# "YIKES" Angel fish Spawning photo



## PanzerFodder (Oct 15, 2010)

Hi All.

Managed to get a half decent shot of my Zebra AF spawning on the filter intake pipe.

Not sure what to make of this as I was sure it was a male, untill last night!!! "LOL" 

I don't know if the eggs are furtile or not, as the male (I thought this one was female untill this happened) is not very old (I bought him as a tooney about 4 months ago), but he looked like he was doing what a male is supposed to do as the eggs were being layed  .

Today a few of the eggs have turned bright white and the largest part of the batch look a little darker now than they did as they were being layed! I have never had an Angelfish spawn on me before so am not sure what they are supposed to look like at 24 hours old 

Also I'm a bit worried about doing this weeks W/C incase I upset them?










Thanks for looking...PanzerFodder...


----------



## bae (May 11, 2007)

Great pic! From your description of the eggs it sounds like you have a pair -- the dark eggs are fertile. Congrats!

I'd say wait until the eggs have hatched and the parents have moved the wrigglers before you do your water change. It looks like the eggs are near the surface and you definitely don't want to expose them to air. Smaller water changes may be less stressful for your fish -- you don't want to get a young first-time pair like that stressed and confused about what they are supposed to be doing.


----------



## PanzerFodder (Oct 15, 2010)

Thanks for the advice bae  .

Not holding any high hopes for a hatch ATM as a few more have turned white since my first post, have included a photo showing the amount of white eggs after 24 hours of the spawn, I can keep my figers crossed but I think the male is just a bit to young ATM.
On the plus side of things, at lease it looks like I have a Zebra/Blusher pair  which I am very pleased about as I want to try to breed clowns in the future 










Thanks Again...PanzerFodder...


----------



## characinfan (Dec 24, 2008)

Nice photos! I hope all works out well with the fry.


----------



## BillD (Jun 5, 2006)

The fish in the picture is not a zebra, but rather a common angel that may have gold in it.


----------



## bae (May 11, 2007)

Looks like you have enough good eggs to produce more fry than you'll have room to raise, so you're doing well there.
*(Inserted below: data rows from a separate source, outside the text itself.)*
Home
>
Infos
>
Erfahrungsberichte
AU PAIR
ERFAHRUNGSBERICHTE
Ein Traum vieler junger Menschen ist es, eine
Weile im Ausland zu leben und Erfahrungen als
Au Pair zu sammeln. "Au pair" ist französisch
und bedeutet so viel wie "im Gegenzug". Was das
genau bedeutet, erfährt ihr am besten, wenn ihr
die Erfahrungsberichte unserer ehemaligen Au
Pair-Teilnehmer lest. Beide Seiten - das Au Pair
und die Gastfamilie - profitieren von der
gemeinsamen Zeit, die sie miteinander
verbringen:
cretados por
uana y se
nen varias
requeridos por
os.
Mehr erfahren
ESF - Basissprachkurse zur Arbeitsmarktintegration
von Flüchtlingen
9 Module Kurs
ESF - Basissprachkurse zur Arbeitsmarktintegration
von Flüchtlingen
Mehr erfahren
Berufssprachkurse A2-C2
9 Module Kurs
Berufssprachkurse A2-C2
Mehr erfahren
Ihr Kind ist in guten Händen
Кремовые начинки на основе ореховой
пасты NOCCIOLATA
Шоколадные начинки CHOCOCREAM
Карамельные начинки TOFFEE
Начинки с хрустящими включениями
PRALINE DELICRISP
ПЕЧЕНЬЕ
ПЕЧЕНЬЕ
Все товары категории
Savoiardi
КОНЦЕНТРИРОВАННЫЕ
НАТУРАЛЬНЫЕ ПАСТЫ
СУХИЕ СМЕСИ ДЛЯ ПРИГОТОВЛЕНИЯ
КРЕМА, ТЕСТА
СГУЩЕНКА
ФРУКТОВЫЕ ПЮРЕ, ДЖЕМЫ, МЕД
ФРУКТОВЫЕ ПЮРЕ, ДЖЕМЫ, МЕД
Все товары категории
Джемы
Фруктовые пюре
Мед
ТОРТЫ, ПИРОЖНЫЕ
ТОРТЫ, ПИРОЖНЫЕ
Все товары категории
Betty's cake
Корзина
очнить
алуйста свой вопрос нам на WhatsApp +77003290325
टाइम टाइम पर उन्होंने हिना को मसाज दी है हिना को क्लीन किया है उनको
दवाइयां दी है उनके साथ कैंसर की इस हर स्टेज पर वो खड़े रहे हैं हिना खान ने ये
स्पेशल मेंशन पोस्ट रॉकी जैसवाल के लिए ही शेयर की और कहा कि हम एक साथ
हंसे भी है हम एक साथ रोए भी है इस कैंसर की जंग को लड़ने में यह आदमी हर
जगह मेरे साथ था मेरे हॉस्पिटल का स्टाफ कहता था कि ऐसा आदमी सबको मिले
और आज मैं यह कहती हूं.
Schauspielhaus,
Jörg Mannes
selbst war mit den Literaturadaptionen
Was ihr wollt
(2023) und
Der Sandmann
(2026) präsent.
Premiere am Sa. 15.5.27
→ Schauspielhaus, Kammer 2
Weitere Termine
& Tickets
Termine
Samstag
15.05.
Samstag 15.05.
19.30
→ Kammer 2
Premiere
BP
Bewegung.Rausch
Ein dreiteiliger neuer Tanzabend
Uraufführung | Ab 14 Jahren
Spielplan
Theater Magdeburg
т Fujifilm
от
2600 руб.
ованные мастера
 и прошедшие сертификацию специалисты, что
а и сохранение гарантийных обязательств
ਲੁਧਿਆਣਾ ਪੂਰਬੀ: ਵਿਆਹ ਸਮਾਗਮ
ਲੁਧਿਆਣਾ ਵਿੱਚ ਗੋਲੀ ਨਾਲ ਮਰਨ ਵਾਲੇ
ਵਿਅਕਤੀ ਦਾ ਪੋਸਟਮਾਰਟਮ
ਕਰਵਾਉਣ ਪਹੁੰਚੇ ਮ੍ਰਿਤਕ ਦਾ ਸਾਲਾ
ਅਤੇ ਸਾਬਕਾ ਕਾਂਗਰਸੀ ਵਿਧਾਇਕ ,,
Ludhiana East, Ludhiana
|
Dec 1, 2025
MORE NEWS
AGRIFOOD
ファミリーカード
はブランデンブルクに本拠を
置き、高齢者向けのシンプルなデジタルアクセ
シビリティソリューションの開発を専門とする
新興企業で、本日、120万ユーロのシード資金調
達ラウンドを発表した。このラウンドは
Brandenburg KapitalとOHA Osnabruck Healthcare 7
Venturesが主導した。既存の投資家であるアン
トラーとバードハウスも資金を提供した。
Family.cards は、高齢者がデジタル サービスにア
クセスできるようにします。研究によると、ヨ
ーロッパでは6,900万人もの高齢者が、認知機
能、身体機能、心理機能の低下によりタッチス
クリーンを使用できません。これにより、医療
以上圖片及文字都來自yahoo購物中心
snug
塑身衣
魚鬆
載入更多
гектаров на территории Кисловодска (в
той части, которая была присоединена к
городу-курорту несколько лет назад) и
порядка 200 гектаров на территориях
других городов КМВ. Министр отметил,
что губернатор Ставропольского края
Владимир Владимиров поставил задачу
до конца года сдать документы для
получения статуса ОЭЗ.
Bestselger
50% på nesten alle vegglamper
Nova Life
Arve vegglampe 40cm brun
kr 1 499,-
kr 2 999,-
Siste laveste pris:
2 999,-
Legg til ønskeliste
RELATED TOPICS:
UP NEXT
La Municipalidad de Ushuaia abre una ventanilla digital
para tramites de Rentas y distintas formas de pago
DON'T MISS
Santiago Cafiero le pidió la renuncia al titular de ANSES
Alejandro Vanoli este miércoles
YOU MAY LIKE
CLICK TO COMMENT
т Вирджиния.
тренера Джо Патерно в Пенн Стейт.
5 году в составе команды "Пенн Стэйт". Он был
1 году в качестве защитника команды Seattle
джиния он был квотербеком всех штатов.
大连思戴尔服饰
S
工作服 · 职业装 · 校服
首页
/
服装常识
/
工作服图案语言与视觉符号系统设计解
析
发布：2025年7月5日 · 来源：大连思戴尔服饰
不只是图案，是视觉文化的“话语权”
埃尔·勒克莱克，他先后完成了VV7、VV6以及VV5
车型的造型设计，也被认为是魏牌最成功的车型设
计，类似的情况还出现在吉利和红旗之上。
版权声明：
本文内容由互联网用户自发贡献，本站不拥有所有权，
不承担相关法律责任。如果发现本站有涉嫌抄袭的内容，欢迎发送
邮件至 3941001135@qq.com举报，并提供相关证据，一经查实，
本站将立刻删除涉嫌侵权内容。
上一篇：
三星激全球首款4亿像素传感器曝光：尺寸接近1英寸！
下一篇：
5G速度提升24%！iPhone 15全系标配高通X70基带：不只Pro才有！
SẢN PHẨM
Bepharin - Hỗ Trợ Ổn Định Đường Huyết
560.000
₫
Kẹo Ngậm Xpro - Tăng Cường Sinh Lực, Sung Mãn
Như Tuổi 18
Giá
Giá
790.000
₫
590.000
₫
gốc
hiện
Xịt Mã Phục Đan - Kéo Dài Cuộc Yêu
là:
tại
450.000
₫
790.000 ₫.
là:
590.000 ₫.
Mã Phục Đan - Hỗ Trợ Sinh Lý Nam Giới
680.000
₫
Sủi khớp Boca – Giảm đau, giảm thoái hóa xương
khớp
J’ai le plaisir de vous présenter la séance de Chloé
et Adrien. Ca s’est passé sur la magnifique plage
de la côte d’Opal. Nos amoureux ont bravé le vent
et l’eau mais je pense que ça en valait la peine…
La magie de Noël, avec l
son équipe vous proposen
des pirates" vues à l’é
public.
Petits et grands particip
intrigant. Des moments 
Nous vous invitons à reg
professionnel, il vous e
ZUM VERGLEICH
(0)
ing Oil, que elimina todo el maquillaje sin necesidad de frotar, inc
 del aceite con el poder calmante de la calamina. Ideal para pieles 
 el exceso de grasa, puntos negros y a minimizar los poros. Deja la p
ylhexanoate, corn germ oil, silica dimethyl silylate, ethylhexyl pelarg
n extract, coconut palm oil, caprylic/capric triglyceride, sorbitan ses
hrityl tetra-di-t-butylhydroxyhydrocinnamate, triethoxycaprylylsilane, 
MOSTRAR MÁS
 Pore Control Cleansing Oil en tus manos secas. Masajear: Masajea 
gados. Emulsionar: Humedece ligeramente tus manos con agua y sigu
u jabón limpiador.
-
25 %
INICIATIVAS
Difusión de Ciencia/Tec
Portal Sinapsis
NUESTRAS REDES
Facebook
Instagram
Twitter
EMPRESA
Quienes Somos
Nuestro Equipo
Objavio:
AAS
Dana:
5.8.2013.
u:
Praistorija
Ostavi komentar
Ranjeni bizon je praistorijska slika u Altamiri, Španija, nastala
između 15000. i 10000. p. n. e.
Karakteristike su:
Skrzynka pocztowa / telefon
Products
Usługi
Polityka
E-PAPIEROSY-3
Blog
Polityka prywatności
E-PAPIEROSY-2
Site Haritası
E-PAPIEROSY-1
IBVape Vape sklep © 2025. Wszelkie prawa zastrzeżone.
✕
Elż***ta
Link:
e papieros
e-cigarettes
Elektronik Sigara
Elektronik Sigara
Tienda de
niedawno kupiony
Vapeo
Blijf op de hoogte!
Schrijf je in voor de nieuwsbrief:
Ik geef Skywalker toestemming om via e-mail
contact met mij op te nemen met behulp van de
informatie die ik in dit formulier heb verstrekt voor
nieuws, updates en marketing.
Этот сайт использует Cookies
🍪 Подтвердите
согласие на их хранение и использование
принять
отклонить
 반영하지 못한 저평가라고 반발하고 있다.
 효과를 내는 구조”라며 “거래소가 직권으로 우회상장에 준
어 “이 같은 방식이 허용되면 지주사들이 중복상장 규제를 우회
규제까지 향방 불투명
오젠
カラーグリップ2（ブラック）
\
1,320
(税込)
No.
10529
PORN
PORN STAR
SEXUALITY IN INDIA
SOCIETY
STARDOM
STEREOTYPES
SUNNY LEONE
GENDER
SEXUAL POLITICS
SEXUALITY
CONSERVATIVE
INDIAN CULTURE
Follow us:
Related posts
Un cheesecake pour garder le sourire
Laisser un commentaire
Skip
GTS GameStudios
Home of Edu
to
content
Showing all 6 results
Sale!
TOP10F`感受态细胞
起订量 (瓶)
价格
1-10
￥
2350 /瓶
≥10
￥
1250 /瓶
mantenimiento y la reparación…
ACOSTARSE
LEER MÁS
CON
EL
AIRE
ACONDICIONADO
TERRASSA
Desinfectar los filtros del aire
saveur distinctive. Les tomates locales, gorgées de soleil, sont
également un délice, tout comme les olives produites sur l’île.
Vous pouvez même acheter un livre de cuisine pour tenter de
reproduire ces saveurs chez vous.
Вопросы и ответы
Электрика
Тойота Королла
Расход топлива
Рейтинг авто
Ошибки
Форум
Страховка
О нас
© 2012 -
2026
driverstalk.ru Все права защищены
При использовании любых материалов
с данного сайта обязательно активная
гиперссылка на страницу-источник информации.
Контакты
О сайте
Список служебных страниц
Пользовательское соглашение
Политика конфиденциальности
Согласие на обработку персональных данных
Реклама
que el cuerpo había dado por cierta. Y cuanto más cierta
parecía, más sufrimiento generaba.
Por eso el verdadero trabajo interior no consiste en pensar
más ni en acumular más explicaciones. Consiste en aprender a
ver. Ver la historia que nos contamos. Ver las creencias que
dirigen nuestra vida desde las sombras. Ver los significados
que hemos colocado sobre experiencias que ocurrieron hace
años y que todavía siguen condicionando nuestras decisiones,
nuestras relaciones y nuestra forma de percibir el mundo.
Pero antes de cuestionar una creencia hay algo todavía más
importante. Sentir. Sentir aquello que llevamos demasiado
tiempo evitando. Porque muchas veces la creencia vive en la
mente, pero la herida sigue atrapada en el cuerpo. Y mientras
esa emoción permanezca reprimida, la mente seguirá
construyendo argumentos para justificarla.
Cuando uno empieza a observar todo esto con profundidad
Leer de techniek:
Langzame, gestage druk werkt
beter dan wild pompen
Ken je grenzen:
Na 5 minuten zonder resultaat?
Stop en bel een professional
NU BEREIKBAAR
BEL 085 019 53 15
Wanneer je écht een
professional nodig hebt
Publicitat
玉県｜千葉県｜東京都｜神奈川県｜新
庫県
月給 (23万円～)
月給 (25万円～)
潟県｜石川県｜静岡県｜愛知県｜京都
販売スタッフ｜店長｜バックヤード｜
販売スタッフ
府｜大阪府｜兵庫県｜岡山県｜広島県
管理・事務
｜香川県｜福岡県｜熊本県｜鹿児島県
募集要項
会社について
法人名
The parents may be having a bit of trouble following the brooding program if they aren't eating the dud eggs, but if they don't get it all right this time, they'll probably do better with subsequent spawns as they mature.

Exciting, isn't it?


----------



## PanzerFodder (Oct 15, 2010)

Thanks for the advice All .

When I got home from work today, the whole batch of eggs had turned white appart from about 5, also noticed that some of the duds are getting fungus on them  so would this be a good time to remove the filter pipe and clean it?.

If you look at the photo, the female is still trying to fan them, I think she must be clinging on to some kind of fishy last hope  and I worry it will stress her out if I get rid of the eggs before she is ready to let them go?  .

Photo taken 40 hours after spawning, 99% of eggs have turned white. 









Thank for reading this...PanzerFodder...


----------



## dl88dl (Mar 8, 2010)

Looks like the male is shooting blanks lol
Hopefully he will get it right next time.


----------



## PanzerFodder (Oct 15, 2010)

dl88dl said:


> Looks like the male is shooting blanks lol


Shooting blanks Indeed!, here's a photo of him laying eggs on my Anubias plant  lol










I can see a large batch of female Anglefish coming up for sale soon, coz my tanks seem to be full of them  

Cheer's...PanzerFodder...


----------



## Web Wheeler (May 13, 2006)

BillD said:


> The fish in the picture is not a zebra, but rather a common angel that may have gold in it.


The fish in the photo looks like a Zebra Angelfish to me. See The Angelfish Society Phenotype Library Zebra/Stripeless Locus


----------



## BillD (Jun 5, 2006)

Thanks for the correction Web. The angels that used to be sold as zebras years ago had thinner stripes.


----------